When parents feel shamed by their gay, lesbian, bisexual, and transgender kids, they typically blame the child instead of looking at their own feelings. They resolve their discomfort by getting rid of what they perceive as the source—the child. Ironically, the parents end up placing the burden of their child’s care on the very society that created the situation. These now-homeless youth are vulnerable to abuse, drug addiction, and prostitution. They have committed no crime, but are treated worse than criminals. The emotional damage is just as painful.

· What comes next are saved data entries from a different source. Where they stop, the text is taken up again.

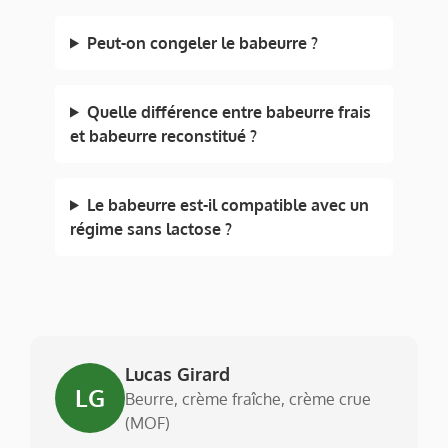
Peut-on congeler le babeurre ?
Quelle différence entre babeurre frais
et babeurre reconstitué ?
Le babeurre est-il compatible avec un
régime sans lactose ?
Lucas Girard
LG
Beurre, crème fraîche, crème crue
(MOF)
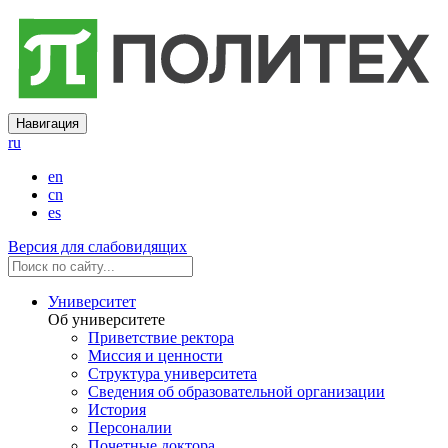
Навигация
ru
en
cn
es
Версия для слабовидящих
Университет
Об университете
Приветствие ректора
Миссия и ценности
Структура университета
Сведения об образовательной организации
История
Персоналии
Почетные доктора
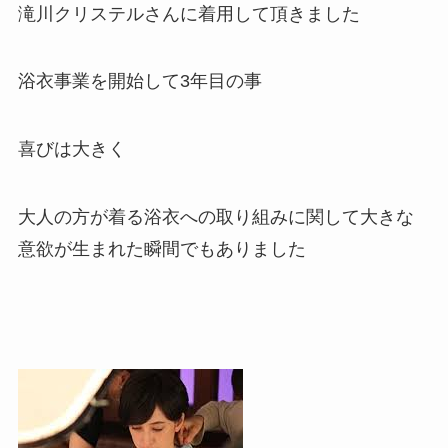
滝川クリステルさんに着用して頂きました
浴衣事業を開始して3年目の事
喜びは大きく
大人の方が着る浴衣への取り組みに関して大きな
意欲が生まれた瞬間でもありました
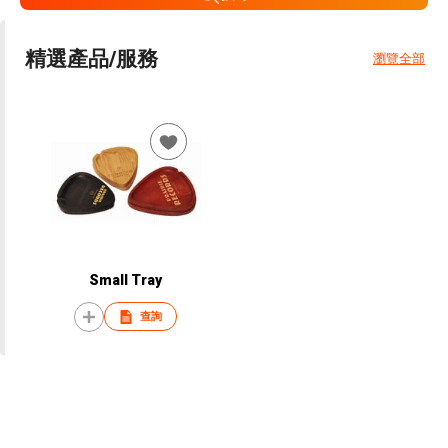
精選產品/服務
瀏覽全部
Small Tray
查詢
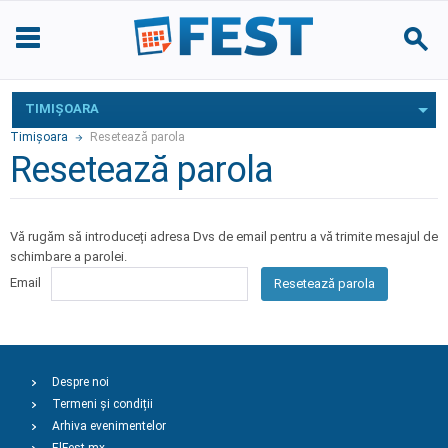
TIMIŞOARA
Timişoara
Resetează parola
Resetează parola
Vă rugăm să introduceți adresa Dvs de email pentru a vă trimite mesajul de
schimbare a parolei.
Email
Resetează parola
Despre noi
Termeni și condiții
Arhiva evenimentelor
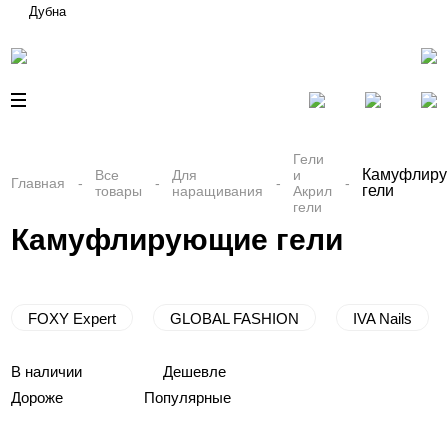
Дубна
Гели
Камуфлир
Все
Для
и
Главная
гели
товары
наращивания
Акрил
гели
Камуфлирующие гели
FOXY Expert
GLOBAL FASHION
IVA Nails
В наличии
Дешевле
Дороже
Популярные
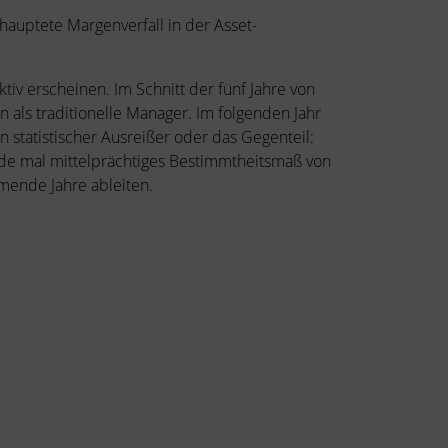
hauptete Margenverfall in der Asset-
tiv erscheinen. Im Schnitt der fünf Jahre von
als traditionelle Manager. Im folgenden Jahr
n statistischer Ausreißer oder das Gegenteil:
ade mal mittelprächtiges Bestimmtheitsmaß von
mende Jahre ableiten.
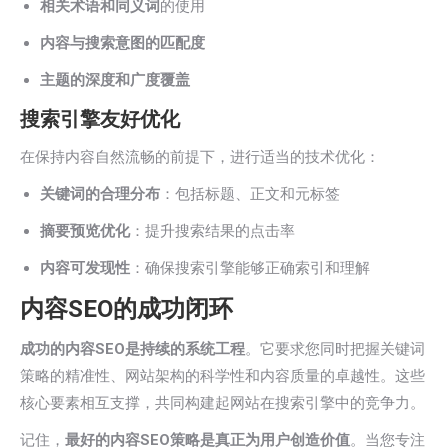
相关术语和同义词
的使用
内容与搜索意图的匹配度
主题的深度和广度覆盖
搜索引擎友好优化
在保持内容自然流畅的前提下，进行适当的技术优化：
关键词的合理分布
：包括标题、正文和元标签
摘要预览优化
：提升搜索结果的点击率
内容可发现性
：确保搜索引擎能够正确索引和理解
内容SEO的成功闭环
成功的内容SEO是持续的系统工程
。它要求您同时把握关键词
策略的精准性、网站架构的科学性和内容质量的卓越性。这些
核心要素相互支撑，共同构建起网站在搜索引擎中的竞争力。
记住，
最好的内容SEO策略是真正为用户创造价值
。当您专注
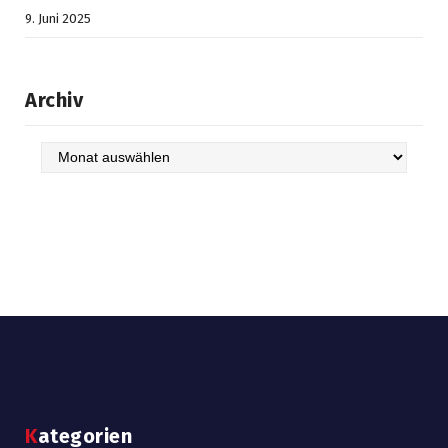
9. Juni 2025
Archiv
Archiv
Kategorien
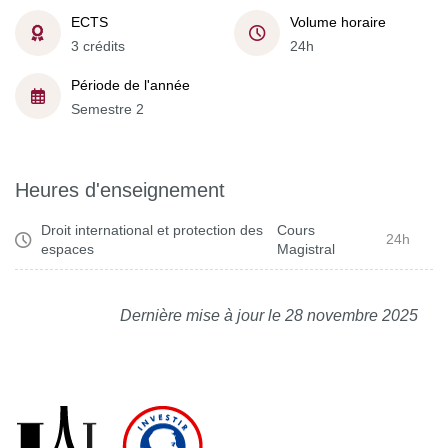
ECTS
Volume horaire
3 crédits
24h
Période de l'année
Semestre 2
Heures d'enseignement
Droit international et protection des
Cours
24h
espaces
Magistral
Dernière mise à jour le 28 novembre 2025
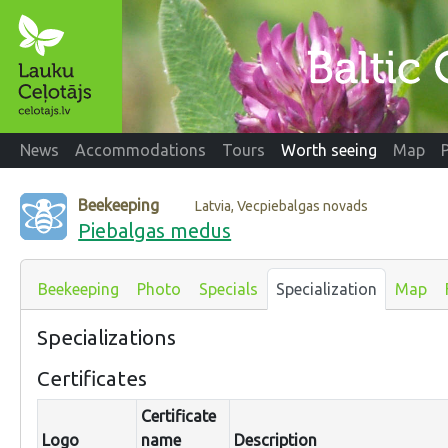
News
Accommodations
Tours
Worth seeing
Map
Beekeeping
Latvia, Vecpiebalgas novads
Piebalgas medus
Beekeeping
Photo
Specials
Specialization
Map
Specializations
Certificates
Certificate
Logo
name
Description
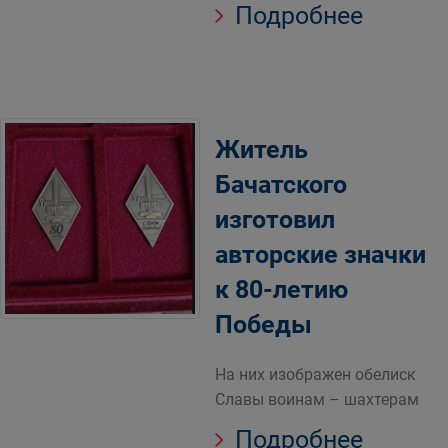
Подробнее
Житель
Бачатского
изготовил
авторские значки
к 80-летию
Победы
На них изображен обелиск
Славы воинам – шахтерам
Подробнее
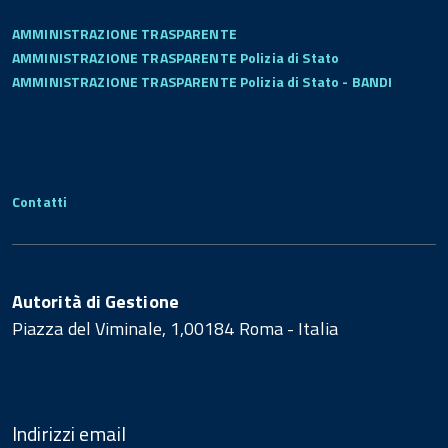
AMMINISTRAZIONE TRASPARENTE
AMMINISTRAZIONE TRASPARENTE Polizia di Stato
AMMINISTRAZIONE TRASPARENTE Polizia di Stato - BANDI
Contatti
Autorità di Gestione
Piazza del Viminale, 1,00184 Roma - Italia
Indirizzi email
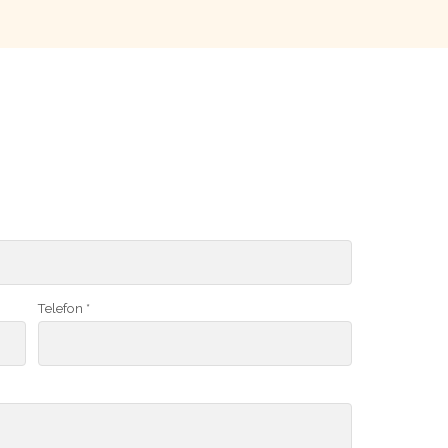
Telefon *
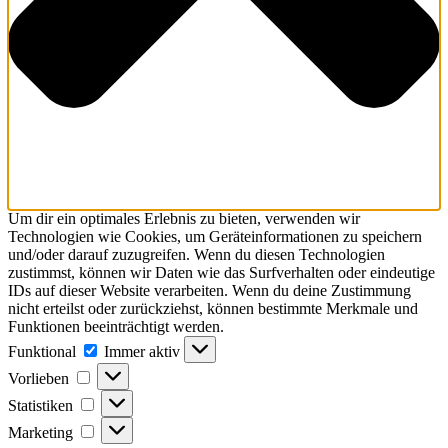
Um dir ein optimales Erlebnis zu bieten, verwenden wir
Technologien wie Cookies, um Geräteinformationen zu speichern
und/oder darauf zuzugreifen. Wenn du diesen Technologien
zustimmst, können wir Daten wie das Surfverhalten oder eindeutige
IDs auf dieser Website verarbeiten. Wenn du deine Zustimmung
nicht erteilst oder zurückziehst, können bestimmte Merkmale und
Funktionen beeinträchtigt werden.
Funktional
Funktional
Immer aktiv
Vorlieben
Vorlieben
Statistiken
Statistiken
Marketing
Marketing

Even those people who come out to their families as adults often face rejection. Many LGBT people create their own substitute families from close friends, and they may have spouses and their own children. They may be content and feel that they have moved beyond the parental rejection to a place where they are valued and loved. This is perfectly possible. Nevertheless, the love and caring of a mother or father is unique, and rejection from them always leaves a scar.

How do we, as a society, stop this abuse? As with all complex issues, there is no one solution. Change has to come through many channels. The LGBT community and its allies need to continue to work for full civil rights. Parents need more education to learn that there is nothing wrong with them or their children. Schools need to expand their education about the LGBT community and their anti-bullying practices. As a society, we have to see the abandonment of LGBT youth as reprehensible.

We need to believe that ALL children are worthy of love and nurturing, from their families and from their communities.